I was very moved by this, even more so when the production – Hamlet and all in German – proved to be (and remains to this day) the best Shakespeare I have ever seen. Having played in Hamlet four times and directed the play twice I know it quite well and the language proved to be no barrier.
It was quite simply superb.
Since travelling to Europe, Canada and the US that first time in 1998 and taking, for the first time in my life, time to reflect, much has changed.
Travelling alone for those four months not only provided me with the opportunity to reflect and thereby change, it seemed to insist on it!
I often refer to a health scare I had in early 1999 as the seminal moment when I decided there were certain things I needed to come to terms with if my life was to continue – my sexuality, my gender issues, my relationship with my parents, my experience of sexual abuse, the drug use, the self harming, the suicide ideation and attempts and the self-loathing that was the by-product of all the rest – but in fact this was just a signpost and the process had begun while I was traveling alone in Europe and America with time to think and reflect.
It was only the moment of decision that needed to be polarized.
Addressing the issues is one thing, living at the address that process takes you to is quite another as you can only know what it is you know until you learn something new.
And new can be scary, obscure, perplexing, downright dangerous.
It can also be liberating and it has proved so for me.

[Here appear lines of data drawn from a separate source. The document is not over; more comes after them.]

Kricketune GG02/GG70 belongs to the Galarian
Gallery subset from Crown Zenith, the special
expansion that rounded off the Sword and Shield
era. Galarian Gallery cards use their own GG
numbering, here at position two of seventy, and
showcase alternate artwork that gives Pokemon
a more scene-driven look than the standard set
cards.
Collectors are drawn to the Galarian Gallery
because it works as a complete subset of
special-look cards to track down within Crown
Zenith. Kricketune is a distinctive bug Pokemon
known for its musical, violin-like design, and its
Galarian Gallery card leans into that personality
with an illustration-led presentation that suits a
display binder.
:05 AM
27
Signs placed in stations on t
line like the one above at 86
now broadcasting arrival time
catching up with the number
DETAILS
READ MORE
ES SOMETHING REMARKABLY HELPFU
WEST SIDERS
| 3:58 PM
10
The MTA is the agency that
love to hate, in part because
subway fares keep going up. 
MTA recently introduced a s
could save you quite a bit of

And it can be put down to milestones and signposts – not necessarily recognizing them at the time, but being open to them, understanding that they are there for all of us, and being prepared to shed the skin that is past its use-by date.
Sitting, blubber-like, in a pool of terrified sweat while experiencing turbulence over Fiji on the outward journey became, within 16 hours, a total excitement at landing in Toronto in the snow. Fear of flying as I left Christchurch turning to vivid joy as I took off for New York in a snow-storm in an Air Canada rust-bucket with graffiti on the walls and toilets that didn’t flush barely 24 hours later.

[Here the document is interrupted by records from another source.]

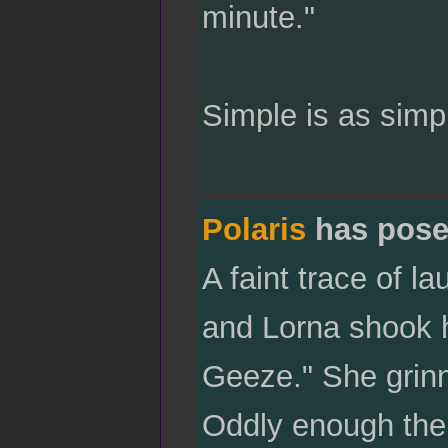
minute."
Simple is as simp
Polaris
has pose
A faint trace of 
and Lorna shook h
Geeze." She grinn
Oddly enough the 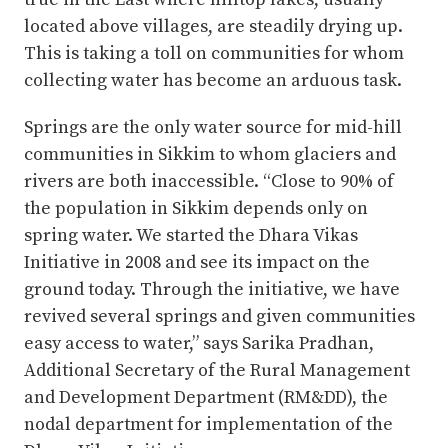
located above villages, are steadily drying up.
This is taking a toll on communities for whom
collecting water has become an arduous task.
Springs are the only water source for mid-hill
communities in Sikkim to whom glaciers and
rivers are both inaccessible. “Close to 90% of
the population in Sikkim depends only on
spring water. We started the Dhara Vikas
Initiative in 2008 and see its impact on the
ground today. Through the initiative, we have
revived several springs and given communities
easy access to water,” says Sarika Pradhan,
Additional Secretary of the Rural Management
and Development Department (RM&DD), the
nodal department for implementation of the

As always, it seems to be art that does it for me and from which I gain my deepest insights.
No mind of my own?
Quite possibly.
Paul Simon puts it best for me, the cynicism of a life lived on the edge of experience. I used to think that this was me, now I think it’s a pretty tune about someone else.

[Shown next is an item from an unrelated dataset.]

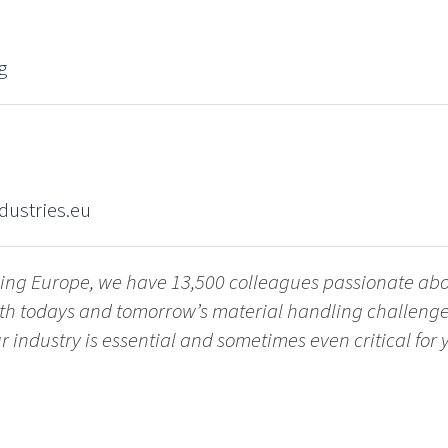
g
dustries.eu
ling Europe, we have 13,500 colleagues passionate ab
with todays and tomorrow’s material handling challen
 industry is essential and sometimes even critical for yo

It’s a still life water color,
Of a now late afternoon,
As the sun shines through the curtained lace
And shadows wash the room.
And we sit and drink our coffee
Couched in our indifference,
Like shells upon the shore
You can hear the ocean roar
In the dangling conversation
And the superficial sighs,
Are the borders of our lives.
And you read your Emily Dickinson,
And I my Robert Frost,
And we note our place with bookmarkers
That measure what we’ve lost.
Like a poem poorly written
We are verses out of rhythm,
Couplets out of rhyme,
In syncopated time
Lost in the dangling conversation
And the superficial sighs,
Are the borders of our lives.
Yes, we speak of things that matter,
With words that must be said,
“Can analysis be worthwhile?”
“Is the theatre really dead?”
And how the room is softly faded
And I only kiss your shadow,
I cannot feel your hand,
You’re a stranger now unto me
Lost in the dangling conversation.
And the superficial sighs,
In the borders of our lives.
But I also know that if I get smug, the whole thing could dissolve in a puff of smoke.